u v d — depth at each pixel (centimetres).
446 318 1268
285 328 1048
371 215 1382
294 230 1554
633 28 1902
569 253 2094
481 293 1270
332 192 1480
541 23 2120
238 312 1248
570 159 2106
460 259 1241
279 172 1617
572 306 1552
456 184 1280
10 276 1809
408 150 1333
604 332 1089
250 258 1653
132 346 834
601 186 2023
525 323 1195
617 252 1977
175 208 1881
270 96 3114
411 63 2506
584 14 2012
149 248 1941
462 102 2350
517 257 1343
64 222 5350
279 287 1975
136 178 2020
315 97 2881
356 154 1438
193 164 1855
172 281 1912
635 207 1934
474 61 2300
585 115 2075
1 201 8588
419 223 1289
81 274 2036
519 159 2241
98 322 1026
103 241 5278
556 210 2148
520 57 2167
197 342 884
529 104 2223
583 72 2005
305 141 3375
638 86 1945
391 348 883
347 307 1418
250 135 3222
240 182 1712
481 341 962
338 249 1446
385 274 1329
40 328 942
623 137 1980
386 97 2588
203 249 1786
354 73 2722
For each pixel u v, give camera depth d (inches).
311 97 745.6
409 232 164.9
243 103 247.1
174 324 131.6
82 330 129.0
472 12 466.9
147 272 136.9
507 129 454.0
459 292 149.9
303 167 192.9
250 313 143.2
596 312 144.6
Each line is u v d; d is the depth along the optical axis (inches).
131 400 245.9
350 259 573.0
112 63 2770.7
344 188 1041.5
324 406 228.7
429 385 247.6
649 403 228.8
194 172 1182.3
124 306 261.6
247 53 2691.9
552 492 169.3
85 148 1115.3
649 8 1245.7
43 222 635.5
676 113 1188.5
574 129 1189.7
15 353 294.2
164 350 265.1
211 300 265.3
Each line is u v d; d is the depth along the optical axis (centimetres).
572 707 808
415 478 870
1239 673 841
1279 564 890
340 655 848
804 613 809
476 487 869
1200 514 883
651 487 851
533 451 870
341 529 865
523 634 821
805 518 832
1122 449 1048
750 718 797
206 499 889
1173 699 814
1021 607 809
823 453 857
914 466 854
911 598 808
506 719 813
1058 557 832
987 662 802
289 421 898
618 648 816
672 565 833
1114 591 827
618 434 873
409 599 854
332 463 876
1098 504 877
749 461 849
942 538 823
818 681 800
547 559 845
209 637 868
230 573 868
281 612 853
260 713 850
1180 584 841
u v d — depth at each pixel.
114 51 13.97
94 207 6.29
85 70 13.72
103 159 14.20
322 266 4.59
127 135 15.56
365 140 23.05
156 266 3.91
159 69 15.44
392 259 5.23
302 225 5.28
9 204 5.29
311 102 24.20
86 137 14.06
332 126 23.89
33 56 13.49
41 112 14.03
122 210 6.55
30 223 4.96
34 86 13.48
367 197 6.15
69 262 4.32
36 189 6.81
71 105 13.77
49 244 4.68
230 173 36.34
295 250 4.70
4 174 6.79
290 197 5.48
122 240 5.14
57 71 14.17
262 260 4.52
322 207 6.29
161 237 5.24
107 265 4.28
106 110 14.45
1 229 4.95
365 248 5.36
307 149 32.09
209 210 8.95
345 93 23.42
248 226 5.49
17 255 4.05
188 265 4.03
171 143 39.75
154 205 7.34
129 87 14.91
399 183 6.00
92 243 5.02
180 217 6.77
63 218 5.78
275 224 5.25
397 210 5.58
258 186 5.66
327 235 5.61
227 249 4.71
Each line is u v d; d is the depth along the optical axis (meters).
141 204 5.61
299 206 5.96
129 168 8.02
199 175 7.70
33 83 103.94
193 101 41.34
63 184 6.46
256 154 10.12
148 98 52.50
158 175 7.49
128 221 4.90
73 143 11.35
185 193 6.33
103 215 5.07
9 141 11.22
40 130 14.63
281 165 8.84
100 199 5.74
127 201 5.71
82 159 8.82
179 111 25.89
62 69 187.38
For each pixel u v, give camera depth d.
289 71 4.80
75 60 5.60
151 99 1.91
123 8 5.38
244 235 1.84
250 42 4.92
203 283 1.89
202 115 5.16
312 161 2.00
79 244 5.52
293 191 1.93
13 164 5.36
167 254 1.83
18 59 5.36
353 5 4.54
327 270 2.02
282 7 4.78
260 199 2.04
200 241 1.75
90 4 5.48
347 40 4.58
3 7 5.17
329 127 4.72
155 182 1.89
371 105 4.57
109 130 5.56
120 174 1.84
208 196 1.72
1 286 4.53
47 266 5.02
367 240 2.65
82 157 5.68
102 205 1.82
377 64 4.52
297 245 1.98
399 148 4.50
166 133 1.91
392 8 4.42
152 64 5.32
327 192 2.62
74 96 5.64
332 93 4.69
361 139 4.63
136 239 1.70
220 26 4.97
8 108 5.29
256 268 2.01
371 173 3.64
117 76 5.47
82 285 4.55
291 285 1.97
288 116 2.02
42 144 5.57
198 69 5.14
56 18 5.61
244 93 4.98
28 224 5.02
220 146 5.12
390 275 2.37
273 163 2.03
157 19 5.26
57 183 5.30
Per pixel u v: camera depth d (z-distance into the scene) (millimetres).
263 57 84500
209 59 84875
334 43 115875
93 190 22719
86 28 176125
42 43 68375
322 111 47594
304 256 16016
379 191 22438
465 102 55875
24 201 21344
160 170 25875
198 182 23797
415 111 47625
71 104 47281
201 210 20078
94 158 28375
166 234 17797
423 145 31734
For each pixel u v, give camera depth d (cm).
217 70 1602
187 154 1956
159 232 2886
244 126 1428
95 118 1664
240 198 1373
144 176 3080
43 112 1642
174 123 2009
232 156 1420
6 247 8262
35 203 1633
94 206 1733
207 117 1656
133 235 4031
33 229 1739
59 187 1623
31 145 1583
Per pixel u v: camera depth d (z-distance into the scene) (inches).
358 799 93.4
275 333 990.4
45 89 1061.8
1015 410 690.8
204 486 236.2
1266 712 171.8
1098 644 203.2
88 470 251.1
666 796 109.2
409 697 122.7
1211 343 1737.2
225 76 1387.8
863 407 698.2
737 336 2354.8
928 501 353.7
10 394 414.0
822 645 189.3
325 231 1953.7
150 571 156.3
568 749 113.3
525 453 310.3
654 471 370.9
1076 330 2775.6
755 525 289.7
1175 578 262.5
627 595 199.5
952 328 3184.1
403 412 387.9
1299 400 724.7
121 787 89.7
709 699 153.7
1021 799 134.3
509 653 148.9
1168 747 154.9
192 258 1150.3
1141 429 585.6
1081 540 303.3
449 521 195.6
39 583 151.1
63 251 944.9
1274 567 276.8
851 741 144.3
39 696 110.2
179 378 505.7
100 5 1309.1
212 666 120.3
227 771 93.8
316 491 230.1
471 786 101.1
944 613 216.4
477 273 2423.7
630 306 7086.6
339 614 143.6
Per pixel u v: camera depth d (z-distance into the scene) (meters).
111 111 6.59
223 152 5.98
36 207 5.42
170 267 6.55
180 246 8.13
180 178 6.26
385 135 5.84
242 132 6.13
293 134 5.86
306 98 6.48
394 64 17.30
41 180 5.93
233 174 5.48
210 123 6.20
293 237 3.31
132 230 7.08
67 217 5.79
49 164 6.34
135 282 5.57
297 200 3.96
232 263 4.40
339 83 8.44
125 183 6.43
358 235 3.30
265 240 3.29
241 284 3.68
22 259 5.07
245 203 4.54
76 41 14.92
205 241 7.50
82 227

- What to work on: Reproduce exactly the lines above from the line with "392 259 5.23" to the line with "262 260 4.52", including both, and add nothing.

- Result for this exercise:
392 259 5.23
302 225 5.28
9 204 5.29
311 102 24.20
86 137 14.06
332 126 23.89
33 56 13.49
41 112 14.03
122 210 6.55
30 223 4.96
34 86 13.48
367 197 6.15
69 262 4.32
36 189 6.81
71 105 13.77
49 244 4.68
230 173 36.34
295 250 4.70
4 174 6.79
290 197 5.48
122 240 5.14
57 71 14.17
262 260 4.52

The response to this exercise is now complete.